──────── Recorded information
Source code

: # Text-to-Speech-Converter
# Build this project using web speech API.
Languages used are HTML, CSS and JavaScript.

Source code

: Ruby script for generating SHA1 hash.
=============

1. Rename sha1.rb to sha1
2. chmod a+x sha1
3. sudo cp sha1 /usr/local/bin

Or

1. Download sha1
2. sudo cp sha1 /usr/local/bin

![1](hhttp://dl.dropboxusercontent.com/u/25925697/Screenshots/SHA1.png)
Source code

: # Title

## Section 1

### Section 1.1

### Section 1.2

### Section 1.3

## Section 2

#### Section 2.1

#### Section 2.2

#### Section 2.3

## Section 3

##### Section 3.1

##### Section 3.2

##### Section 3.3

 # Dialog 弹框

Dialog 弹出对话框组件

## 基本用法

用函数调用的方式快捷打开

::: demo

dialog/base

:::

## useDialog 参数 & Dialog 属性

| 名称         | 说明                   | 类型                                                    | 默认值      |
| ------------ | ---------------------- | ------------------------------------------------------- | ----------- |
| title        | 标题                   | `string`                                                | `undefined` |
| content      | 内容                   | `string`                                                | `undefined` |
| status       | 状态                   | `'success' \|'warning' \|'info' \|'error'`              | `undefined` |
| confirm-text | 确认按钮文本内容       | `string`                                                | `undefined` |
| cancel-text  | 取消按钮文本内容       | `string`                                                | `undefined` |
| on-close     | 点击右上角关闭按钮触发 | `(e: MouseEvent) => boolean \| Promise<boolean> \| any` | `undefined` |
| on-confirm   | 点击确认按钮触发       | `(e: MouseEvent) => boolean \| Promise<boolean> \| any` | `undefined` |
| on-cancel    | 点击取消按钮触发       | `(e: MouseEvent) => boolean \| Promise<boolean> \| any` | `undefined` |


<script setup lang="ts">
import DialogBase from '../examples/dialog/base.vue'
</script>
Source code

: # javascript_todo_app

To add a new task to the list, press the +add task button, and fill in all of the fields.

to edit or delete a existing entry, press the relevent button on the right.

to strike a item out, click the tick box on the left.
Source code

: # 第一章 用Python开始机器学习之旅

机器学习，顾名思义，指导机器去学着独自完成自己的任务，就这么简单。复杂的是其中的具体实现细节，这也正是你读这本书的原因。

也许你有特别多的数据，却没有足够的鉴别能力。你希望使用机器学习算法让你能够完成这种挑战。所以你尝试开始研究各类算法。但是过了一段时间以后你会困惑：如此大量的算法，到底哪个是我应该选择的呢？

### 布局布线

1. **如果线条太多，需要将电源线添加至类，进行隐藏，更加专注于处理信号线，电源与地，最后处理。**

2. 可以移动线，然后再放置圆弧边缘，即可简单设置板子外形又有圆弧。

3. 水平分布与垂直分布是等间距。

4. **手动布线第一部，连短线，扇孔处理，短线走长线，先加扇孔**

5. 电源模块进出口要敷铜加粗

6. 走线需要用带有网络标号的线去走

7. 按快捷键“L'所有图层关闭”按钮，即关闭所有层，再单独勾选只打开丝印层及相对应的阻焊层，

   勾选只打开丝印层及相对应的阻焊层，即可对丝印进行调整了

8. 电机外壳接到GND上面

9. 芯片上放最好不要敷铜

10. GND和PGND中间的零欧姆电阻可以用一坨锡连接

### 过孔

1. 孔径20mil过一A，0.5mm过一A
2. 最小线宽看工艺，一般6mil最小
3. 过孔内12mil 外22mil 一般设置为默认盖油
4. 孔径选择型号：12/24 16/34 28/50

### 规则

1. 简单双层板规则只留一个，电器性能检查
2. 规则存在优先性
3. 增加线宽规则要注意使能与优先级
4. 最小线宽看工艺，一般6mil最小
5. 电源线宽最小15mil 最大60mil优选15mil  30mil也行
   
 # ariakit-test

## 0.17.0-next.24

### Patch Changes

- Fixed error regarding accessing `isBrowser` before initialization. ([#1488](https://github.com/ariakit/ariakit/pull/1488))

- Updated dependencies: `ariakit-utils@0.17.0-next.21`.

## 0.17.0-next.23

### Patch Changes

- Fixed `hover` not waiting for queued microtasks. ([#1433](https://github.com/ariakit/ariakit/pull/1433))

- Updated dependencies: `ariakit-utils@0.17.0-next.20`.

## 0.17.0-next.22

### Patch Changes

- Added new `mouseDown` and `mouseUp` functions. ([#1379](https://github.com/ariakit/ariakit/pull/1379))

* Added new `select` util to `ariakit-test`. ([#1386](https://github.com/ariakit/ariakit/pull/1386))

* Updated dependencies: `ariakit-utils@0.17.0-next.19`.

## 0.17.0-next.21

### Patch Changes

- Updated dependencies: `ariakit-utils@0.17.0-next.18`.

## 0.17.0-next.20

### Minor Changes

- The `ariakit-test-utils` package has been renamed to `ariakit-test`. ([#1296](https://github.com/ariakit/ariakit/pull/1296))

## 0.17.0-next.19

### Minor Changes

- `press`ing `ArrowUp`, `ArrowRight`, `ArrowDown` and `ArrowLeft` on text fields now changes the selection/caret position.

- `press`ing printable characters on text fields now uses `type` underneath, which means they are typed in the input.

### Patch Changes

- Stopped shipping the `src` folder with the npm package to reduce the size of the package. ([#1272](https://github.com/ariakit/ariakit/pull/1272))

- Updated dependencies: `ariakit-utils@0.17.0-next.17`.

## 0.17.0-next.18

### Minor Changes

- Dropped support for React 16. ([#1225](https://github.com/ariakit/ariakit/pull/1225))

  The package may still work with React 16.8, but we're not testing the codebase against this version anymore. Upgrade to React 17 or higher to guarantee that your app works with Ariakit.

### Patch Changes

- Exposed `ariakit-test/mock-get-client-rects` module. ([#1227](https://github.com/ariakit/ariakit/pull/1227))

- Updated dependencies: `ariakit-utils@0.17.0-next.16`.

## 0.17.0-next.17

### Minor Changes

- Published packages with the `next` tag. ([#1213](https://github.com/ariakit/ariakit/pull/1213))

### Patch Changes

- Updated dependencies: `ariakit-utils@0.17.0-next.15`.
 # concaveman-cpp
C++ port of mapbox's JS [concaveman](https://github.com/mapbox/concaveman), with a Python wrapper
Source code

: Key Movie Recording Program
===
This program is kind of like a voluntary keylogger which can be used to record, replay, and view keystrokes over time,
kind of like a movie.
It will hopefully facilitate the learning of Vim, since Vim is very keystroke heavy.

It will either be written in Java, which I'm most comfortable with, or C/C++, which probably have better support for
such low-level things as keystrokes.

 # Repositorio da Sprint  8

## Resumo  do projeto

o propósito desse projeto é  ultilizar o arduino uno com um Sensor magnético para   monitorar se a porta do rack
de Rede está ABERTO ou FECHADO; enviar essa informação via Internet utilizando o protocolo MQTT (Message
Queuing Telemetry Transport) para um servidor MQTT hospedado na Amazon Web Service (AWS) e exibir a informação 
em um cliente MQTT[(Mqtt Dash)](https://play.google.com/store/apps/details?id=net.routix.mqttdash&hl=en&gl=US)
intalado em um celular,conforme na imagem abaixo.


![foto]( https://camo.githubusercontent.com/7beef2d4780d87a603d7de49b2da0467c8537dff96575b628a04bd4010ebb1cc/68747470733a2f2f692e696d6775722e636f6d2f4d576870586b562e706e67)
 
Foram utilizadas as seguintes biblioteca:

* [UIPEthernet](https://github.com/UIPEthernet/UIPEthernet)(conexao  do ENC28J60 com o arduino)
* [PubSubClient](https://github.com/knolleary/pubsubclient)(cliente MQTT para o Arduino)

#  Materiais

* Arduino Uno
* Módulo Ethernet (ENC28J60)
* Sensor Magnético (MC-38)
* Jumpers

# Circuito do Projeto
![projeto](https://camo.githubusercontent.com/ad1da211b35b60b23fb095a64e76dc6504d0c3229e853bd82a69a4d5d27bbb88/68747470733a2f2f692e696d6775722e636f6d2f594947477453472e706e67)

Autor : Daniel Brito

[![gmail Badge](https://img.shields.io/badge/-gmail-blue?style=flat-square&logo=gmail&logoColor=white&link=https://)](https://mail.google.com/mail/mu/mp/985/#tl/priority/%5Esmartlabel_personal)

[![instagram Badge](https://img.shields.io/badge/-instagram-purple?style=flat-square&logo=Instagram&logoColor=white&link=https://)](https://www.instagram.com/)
────────────────
## Your instructions
Output the lines of the listing above, from the line containing "# Circuito do Projeto" through the end of the listing, as a Markdown table with the columns No. and Text. Skip blank lines.

## Solution for this exercise
| No. | Text |
|---|---|
| 1 | # Circuito do Projeto |
| 2 | ![projeto](https://camo.githubusercontent.com/ad1da211b35b60b23fb095a64e76dc6504d0c3229e853bd82a69a4d5d27bbb88/68747470733a2f2f692e696d6775722e636f6d2f594947477453472e706e67) |
| 3 | Autor : Daniel Brito |
| 4 | [![gmail Badge](https://img.shields.io/badge/-gmail-blue?style=flat-square&logo=gmail&logoColor=white&link=https://)](https://mail.google.com/mail/mu/mp/985/#tl/priority/%5Esmartlabel_personal) |
| 5 | [![instagram Badge](https://img.shields.io/badge/-instagram-purple?style=flat-square&logo=Instagram&logoColor=white&link=https://)](https://www.instagram.com/) |